Im Winter 1880 kam ich nach Turin. Ich fand ziemlich gute Kräfte. Chor und Orchester sehr gut, Assad, Königin, beide schon etwas passé, aber treffliche Künstler. Sulamith große Stimme, aber unintelligent. In Pedrotti fand ich einen liebenswürdigen Menschen und tüchtig gebildeten Musiker, nicht mehr jung, aber voll Feuer und Enthusiasmus, original und ganz Italiener. (Er schrieb die viel gegebene Oper »Tutti in meschera«.) Bei der Stelle »Magische Töne« (Assad, zweiter Akt) schwamm er bei der Probe in Entzücken und, sich an die Musiker wendend, rief er ein-über das anderemal: »Quel melodia! una vera Belliviana!« Wurde irgend ein Fehler gemacht, so donnerte er: »Corpo di madonississisima.« Zwei Musiker schwätzten bei einer zarten Gesangsstelle. Pedrotti schreit sie an: »Non avete [132] vergogna per un maestro straniero?« (Schämt ihr euch nicht vor dem fremden Meister?) In der ersten Vorstellung machten zwei Herren in der ersten Parkettreihe, die nur durch eine Schnur vom Orchester getrennt ist, bei den fremden Harmonien des Lockrufes Astarots laut die Bemerkung: »Das ist ja falsch.« Pedrotti dreht sich wütend um und schreit sie mit den Worten an: »Das ist nicht wahr, ihr versteht nichts.« – Im Vorspiel zum zweiten Akt (Nachtstück und Festmusik) hatte ich das zweite Stück falsch mit »mäßig« bezeichnet; es wurde schon in Wien weggelassen. Pedrotti wollte es jedoch spielen und spielte es.

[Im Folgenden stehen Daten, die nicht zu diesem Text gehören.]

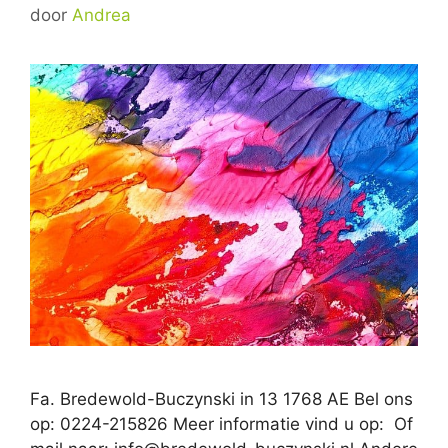
door
Andrea
Fa. Bredewold-Buczynski in 13 1768 AE Bel ons
op: 0224-215826 Meer informatie vind u op: Of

Bei der ersten Aufführung kam er ins Feuer, er wollte vorwärts, aber die Pauke hielt das ganze Orchester zurück, sie wollte nicht folgen. Da haut er so heftig auf das Messingplättchen des Pultes (in Italien allgemein üblich) und hetzt das ganze Orchester in ein so tolles, rasend schnelles Tempo, daß die Bläser mit ihren nachschlagenden Noten kaum folgen konnten. Ich stand händeringend hinter dem Vorhang und dachte, da gibt's Zischen und Pfeifen. Aber es kam anders. Das Publikum sprang auf, applaudierte und schrie wie rasend: »Bis.« Die Bläser hatten kaum Zeit, das Wasser aus ihren Instrumenten zu schütten. Es wurde wiederholt und so durch sechzehn folgende Abende. Nun wußte ich, wie es gemacht wird – auch anderwärts.
Das Theater ist akustisch schlecht und dmnps, aber das Publikum im Gegensatz zu vielen anderen italienischen Städten sehr ernsthast. Es ging ihm vielleicht bei erstem Anhören manches verloren, aber es hatte Respekt vor deutscher Musik Von der Verschiedenheit deutscher und italienischer Theater und ebenso des Publikums sollte ich noch manches Charakteristische und Heitere erleben.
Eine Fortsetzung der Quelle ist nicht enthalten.